沖縄県の翁長雄志知事の国連人権理事会での演説をめぐり、「沖縄『建白書』を実現し未来を拓(ひら)く島ぐるみ会議」は4日、那覇市内で報告会を開いた。スイス訪問で国連人権担当者との人脈を築いたと説明。国連で発言権を持てる協議資格の取得を目指すなど、名護市辺野古の新基地建設による人権侵害を継続して発信すると説明した。

国連での活動を報告する島袋部会長(右)と徳森さん=4日、那覇市職員厚生会厚生会館

 島ぐるみ会議国連部会は他の非政府組織(NGO)とも連携して知事演説を準備。島袋純部会長は「沖縄の独立宣言との拡大解釈もあるようだ」と前置きして、「国連は国家同士の機関で、国境変更を推奨するわけがない。沖縄の意向を無視した決定は人権と自己決定権の侵害だと受け止めてもらった」と指摘した。

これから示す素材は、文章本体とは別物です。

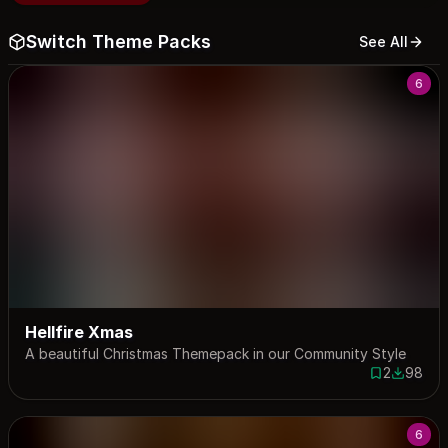
Switch Theme Packs
See All
6
Hellfire Xmas
A beautiful Christmas Themepack in our Community Style
2
98
2 saves
98 down
6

 今後の活動に、8月に非公式来沖した人権理事会特別報告者のビクトリア・タウリ・コープス氏の公式訪問要請を挙げた。また、人権理事会事務局でもある国連人権高等弁務官事務所の調査官らの知遇を得たことで、「情報提供のルートが作れた」と述べた。

 島ぐるみ会議などは国連内でシンポジウムを開き、知事も出席。延べ約100人が参加した。国連部会の徳森りま氏は同じ会場の前の催しが数十人だったのと比べて関心が高かったと報告、「県とNGOが一致団結して声を上げられて素晴らしかった」と総括した。

 同じく現地に同行した阿部藹(あい)氏は、知事の行動が米主要紙のほか欧州やアジアで報道されたことを紹介した。「第三者に人権問題として伝わり、日米2国間の問題として切り捨てることができなくなった」と意義を語った。

 普天間飛行場が国連軍の基地とされていることを取り上げたのは対米部会の吉川秀樹氏。今後、「民意と法を無視して造る基地を国連のものにするのか」と、訴えていくとした。

 高里鈴代共同代表は11月に予定している60人規模の訪米行動に触れ、「市民団体や上下両院議員に辺野古の埋め立て承認が取り消されたと伝えてきたい」と語った。